Where can it hide now? To all right-thinking people, it cannot. As a Monitor correspondent, I have been to Pakistan. Understandably, the Pakistanis are afraid of the convulsions tearing their country, but they are also proud, and they are fierce in their defense of justice. I believe Malala saw these noble qualities in her countrymen and women, too, and that their strength is reflected in her own. From this viewpoint, there is no opportunity for anything but victory.
The world may see Pakistan as a stumbling nation burdened by its own mistakes as well as those of erstwhile allies. But what has Malala shown us – and her own people? That they are uniquely suited to expose in the most effective way the evil that would beset them. Before she was shot, perhaps Pakistan had only paid lip service to her example. Now, it is an unquenchable beacon to the nation.
But will Malala herself be fine, as she said? Again, the mortal viewpoint is not the most incisive one. The night before Jesus was tortured and crucified – an event he foresaw – he told his disciples: “My peace I give unto you: not as the world giveth, give I unto you” (John 14:27).
For those looking beyond the world picture, the world picture is not the standard of comfort. Jesus was sustained through his ordeal – indeed he gained immeasurably in grace through it.
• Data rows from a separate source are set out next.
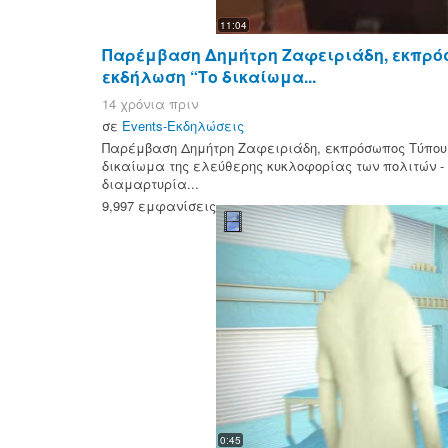
11:04
Παρέμβαση Δημήτρη Ζαφειριάδη, εκπρό
εκδήλωση “Το δικαίωμα...
14 χρόνια πριν
σε
Events-Εκδηλώσεις
Παρέμβαση Δημήτρη Ζαφειριάδη, εκπρόσωπος Τύπου 
δικαίωμα της ελεύθερης κυκλοφορίας των πολιτών - 
διαμαρτυρία...
9,997 εμφανίσεις
0:45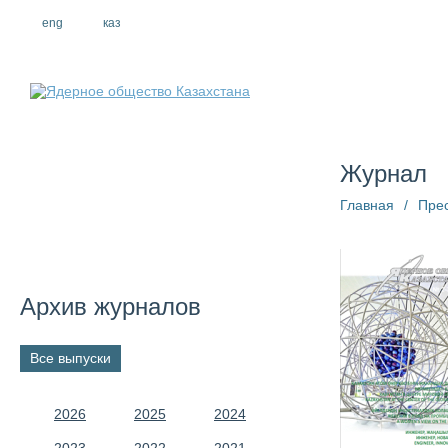
eng
рус
каз
О компании
Журнал
Главная
/
Пре
Архив журналов
Все выпуски
2026
2025
2024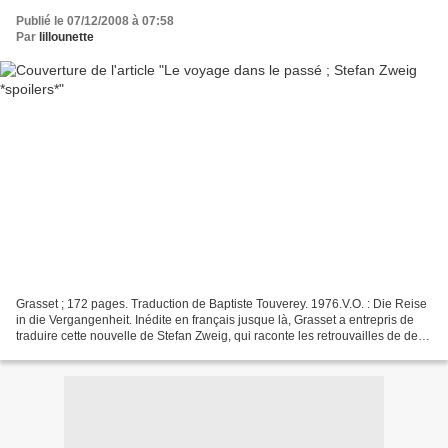
Publié le 07/12/2008 à 07:58
Par
lillounette
Grasset ; 172 pages. Traduction de Baptiste Touverey. 1976.V.O. : Die Reise
in die Vergangenheit. Inédite en français jusque là, Grasset a entrepris de
traduire cette nouvelle de Stefan Zweig, qui raconte les retrouvailles de deux
amants, séparés par...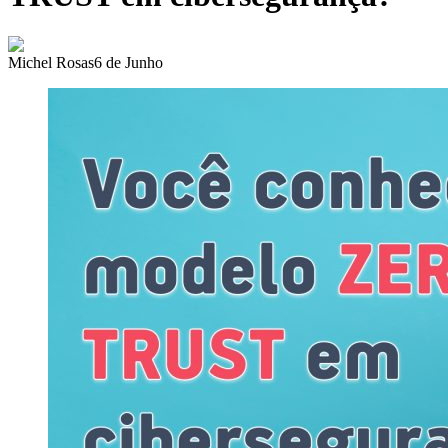
Michel Rosas
6 de Junho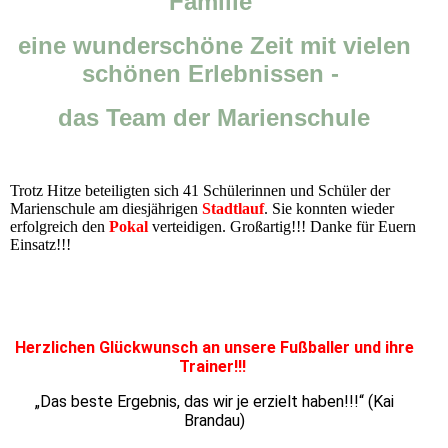
Familie
eine wunderschöne Zeit mit vielen
schönen Erlebnissen -
das Team der Marienschule
Trotz Hitze beteiligten sich 41 Schülerinnen und Schüler der
Marienschule am diesjährigen
Stadtlauf
. Sie konnten wieder
erfolgreich den
Pokal
verteidigen. Großartig!!! Danke für Euern
Einsatz!!!
Herzlichen Glückwunsch an unsere Fußballer und ihre
Trainer!!!
„Das beste Ergebnis, das wir je erzielt haben!!!“ (Kai
Brandau)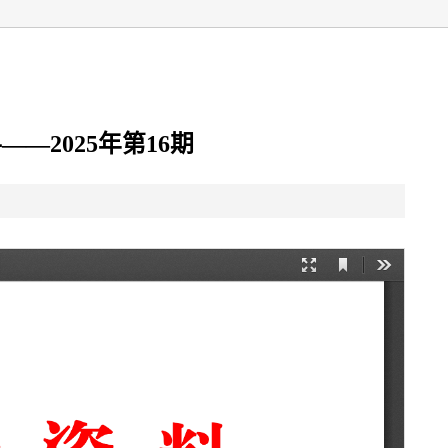
—2025年第16期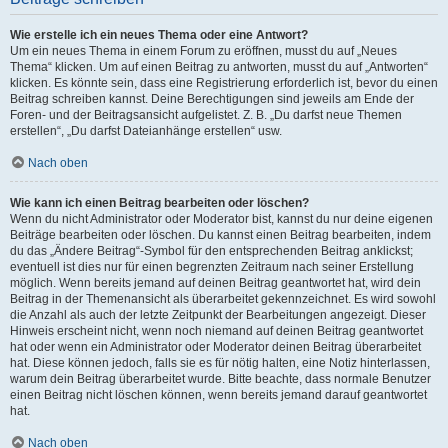
Wie erstelle ich ein neues Thema oder eine Antwort?
Um ein neues Thema in einem Forum zu eröffnen, musst du auf „Neues
Thema“ klicken. Um auf einen Beitrag zu antworten, musst du auf „Antworten“
klicken. Es könnte sein, dass eine Registrierung erforderlich ist, bevor du einen
Beitrag schreiben kannst. Deine Berechtigungen sind jeweils am Ende der
Foren- und der Beitragsansicht aufgelistet. Z. B. „Du darfst neue Themen
erstellen“, „Du darfst Dateianhänge erstellen“ usw.
Nach oben
Wie kann ich einen Beitrag bearbeiten oder löschen?
Wenn du nicht Administrator oder Moderator bist, kannst du nur deine eigenen
Beiträge bearbeiten oder löschen. Du kannst einen Beitrag bearbeiten, indem
du das „Ändere Beitrag“-Symbol für den entsprechenden Beitrag anklickst;
eventuell ist dies nur für einen begrenzten Zeitraum nach seiner Erstellung
möglich. Wenn bereits jemand auf deinen Beitrag geantwortet hat, wird dein
Beitrag in der Themenansicht als überarbeitet gekennzeichnet. Es wird sowohl
die Anzahl als auch der letzte Zeitpunkt der Bearbeitungen angezeigt. Dieser
Hinweis erscheint nicht, wenn noch niemand auf deinen Beitrag geantwortet
hat oder wenn ein Administrator oder Moderator deinen Beitrag überarbeitet
hat. Diese können jedoch, falls sie es für nötig halten, eine Notiz hinterlassen,
warum dein Beitrag überarbeitet wurde. Bitte beachte, dass normale Benutzer
einen Beitrag nicht löschen können, wenn bereits jemand darauf geantwortet
hat.
Nach oben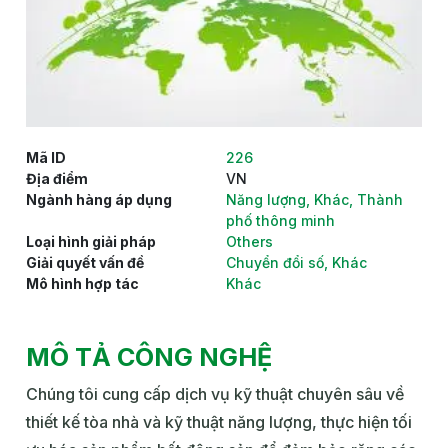
Mã ID
226
Địa điểm
VN
Ngành hàng áp dụng
Năng lượng
,
Khác
,
Thành
phố thông minh
Loại hình giải pháp
Others
Giải quyết vấn đề
Chuyển đổi số
,
Khác
Mô hình hợp tác
Khác
MÔ TẢ CÔNG NGHỆ
Chúng tôi cung cấp dịch vụ kỹ thuật chuyên sâu về
thiết kế tòa nhà và kỹ thuật năng lượng, thực hiện tối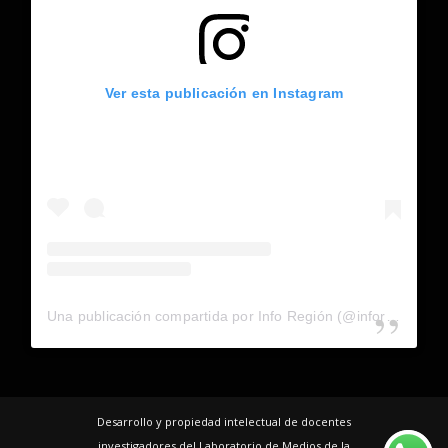
Ver esta publicación en Instagram
Una publicación compartida por Info Región (@inforegion_redes)
Desarrollo y propiedad intelectual de docentes
investigadores del Laboratorio de Medios de la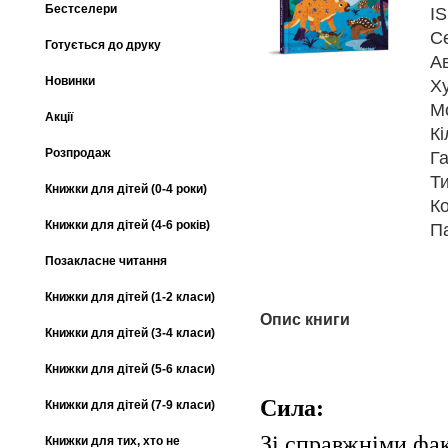
Бестселери
I
С
Готується до друку
А
Новинки
Х
М
Акції
Кі
Розпродаж
Га
Т
Книжки для дітей (0-4 роки)
К
Книжки для дітей (4-6 років)
П
Позакласне читання
Книжки для дітей (1-2 класи)
Опис книги
Книжки для дітей (3-4 класи)
Книжки для дітей (5-6 класи)
Сила:
Книжки для дітей (7-9 класи)
Зі справжніми фа
Книжки для тих, хто не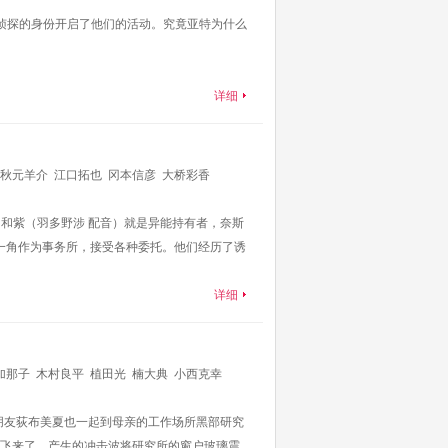
侦探的身份开启了他们的活动。究竟亚特为什么
详细
秋元羊介
江口拓也
冈本信彦
大桥彩香
音）和紫（羽多野涉 配音）就是异能持有者，奈斯
店的一角作为事务所，接受各种委托。他们经历了诱
详细
加那子
木村良平
植田光
楠大典
小西克幸
田唯菜
谷山纪章
樱井透
斧笃
宗矢树赖
田中
朋友荻布美夏也一起到母亲的工作场所黑部研究
飞来了，产生的冲击波将研究所的窗户玻璃震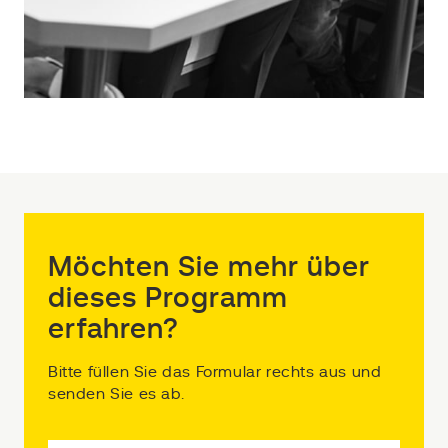
Möchten Sie mehr über
dieses Programm
erfahren?
Bitte füllen Sie das Formular rechts aus und
senden Sie es ab.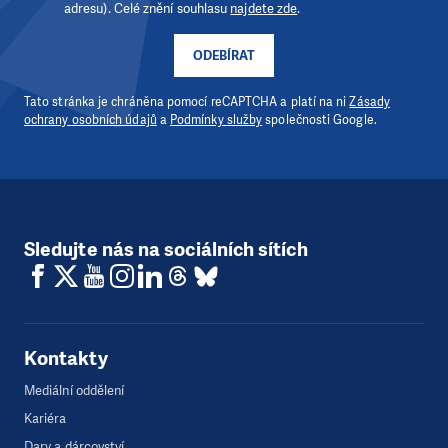
adresu). Celé znění souhlasu
najdete zde
.
ODEBÍRAT
Tato stránka je chráněna pomocí reCAPTCHA a platí na ni
Zásady
ochrany osobních údajů
a
Podmínky služby
společnosti Google.
Sledujte nás na sociálních sítích
Kontakty
Mediální oddělení
Kariéra
Dary a dárcovství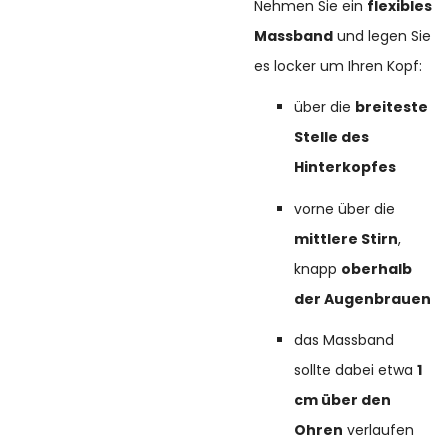
Nehmen Sie ein
flexibles
Massband
und legen Sie
es locker um Ihren Kopf:
über die
breiteste
Stelle des
Hinterkopfes
vorne über die
mittlere Stirn
,
knapp
oberhalb
der Augenbrauen
das Massband
sollte dabei etwa
1
cm über den
Ohren
verlaufen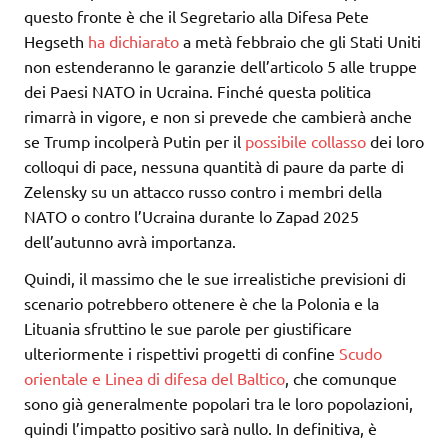
questo fronte è che il Segretario alla Difesa Pete
Hegseth
ha dichiarato
a metà febbraio che gli Stati Uniti
non estenderanno le garanzie dell’articolo 5 alle truppe
dei Paesi NATO in Ucraina. Finché questa politica
rimarrà in vigore, e non si prevede che cambierà anche
se Trump incolperà Putin per il
possibile
collasso
dei loro
colloqui di pace, nessuna quantità di paure da parte di
Zelensky su un attacco russo contro i membri della
NATO o contro l’Ucraina durante lo Zapad 2025
dell’autunno avrà importanza.
Quindi, il massimo che le sue irrealistiche previsioni di
scenario potrebbero ottenere è che la Polonia e la
Lituania sfruttino le sue parole per giustificare
ulteriormente i rispettivi progetti di confine
Scudo
orientale e Linea di difesa del Baltico
, che comunque
sono già generalmente popolari tra le loro popolazioni,
quindi l’impatto positivo sarà nullo. In definitiva, è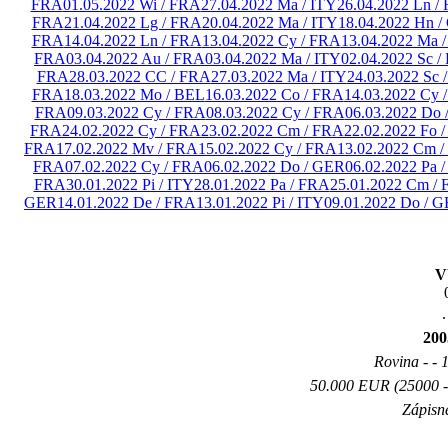
FRA
01.05.2022 Wi / FRA
27.04.2022 Ma / ITY
26.04.2022 Ln /
FRA
21.04.2022 Lg / FRA
20.04.2022 Ma / ITY
18.04.2022 Hn 
FRA
14.04.2022 Ln / FRA
13.04.2022 Cy / FRA
13.04.2022 Ma /
FRA
03.04.2022 Au / FRA
03.04.2022 Ma / ITY
02.04.2022 Sc 
FRA
28.03.2022 CC / FRA
27.03.2022 Ma / ITY
24.03.2022 Sc 
FRA
18.03.2022 Mo / BEL
16.03.2022 Co / FRA
14.03.2022 Cy 
FRA
09.03.2022 Cy / FRA
08.03.2022 Cy / FRA
06.03.2022 Do
FRA
24.02.2022 Cy / FRA
23.02.2022 Cm / FRA
22.02.2022 Fo 
FRA
17.02.2022 Mv / FRA
15.02.2022 Cy / FRA
13.02.2022 Cm 
FRA
07.02.2022 Cy / FRA
06.02.2022 Do / GER
06.02.2022 Pa 
FRA
30.01.2022 Pi / ITY
28.01.2022 Pa / FRA
25.01.2022 Cm /
GER
14.01.2022 De / FRA
13.01.2022 Pi / ITY
09.01.2022 Do / 
V
.
20
Rovina - - 1
50.000 EUR (25000 - 
Zápisné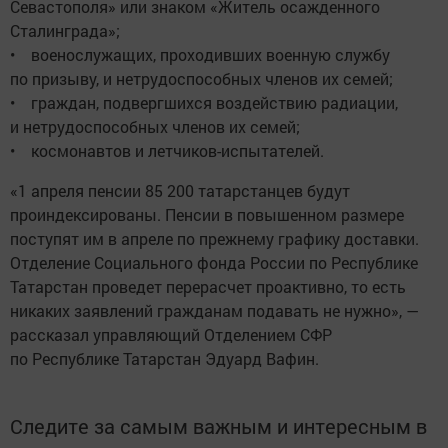
Севастополя» или знаком «Житель осажденного
Сталинграда»;
• военослужащих, проходивших военную службу
по призыву, и нетрудоспособных членов их семей;
• граждан, подвергшихся воздействию радиации,
и нетрудоспособных членов их семей;
• космонавтов и летчиков-испытателей.
«1 апреля пенсии 85 200 татарстанцев будут
проиндексированы. Пенсии в повышенном размере
поступят им в апреле по прежнему графику доставки.
Отделение Социального фонда России по Республике
Татарстан проведет перерасчет проактивно, то есть
никаких заявлений гражданам подавать не нужно», —
рассказал управляющий Отделением СФР
по Республике Татарстан Эдуард Вафин.
Следите за самым важным и интересным в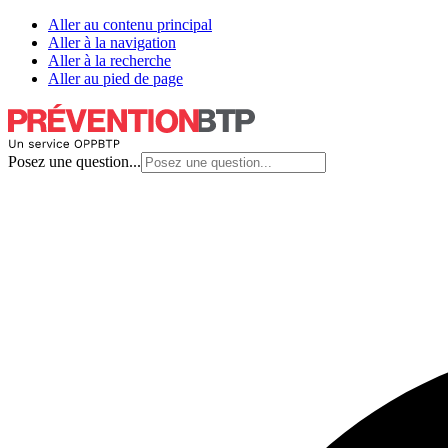
Aller au contenu principal
Aller à la navigation
Aller à la recherche
Aller au pied de page
Posez une question...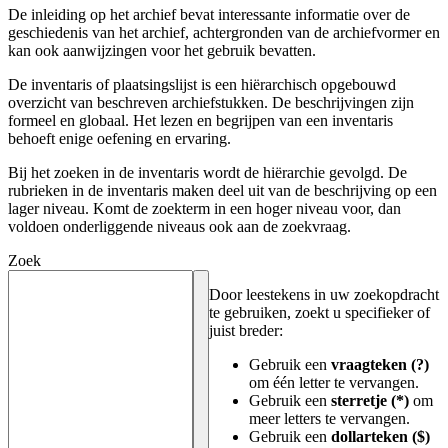
De inleiding op het archief bevat interessante informatie over de
geschiedenis van het archief, achtergronden van de archiefvormer en
kan ook aanwijzingen voor het gebruik bevatten.
De inventaris of plaatsingslijst is een hiërarchisch opgebouwd
overzicht van beschreven archiefstukken. De beschrijvingen zijn
formeel en globaal. Het lezen en begrijpen van een inventaris
behoeft enige oefening en ervaring.
Bij het zoeken in de inventaris wordt de hiërarchie gevolgd. De
rubrieken in de inventaris maken deel uit van de beschrijving op een
lager niveau. Komt de zoekterm in een hoger niveau voor, dan
voldoen onderliggende niveaus ook aan de zoekvraag.
Zoek
Door leestekens in uw zoekopdracht
te gebruiken, zoekt u specifieker of
juist breder:
Gebruik een
vraagteken (?)
om één letter te vervangen.
Gebruik een
sterretje (*)
om
meer letters te vervangen.
Gebruik een
dollarteken ($)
Through his own tribulations, Peter learned that “God is no respecter of persons” (Acts 10:34). In allowing that revelation to gain its rightful spiritual momentum, we can say with Eddy: “The good cannot lose their God, their help in times of trouble” (“Miscellaneous Writings,” p. 10).
Has one act of terror shown the impotence of goodness? No. A more spiritual view shows error exposed and the method for its complete destruction made plain, as well as a precious child forever safe in her own purity and goodness.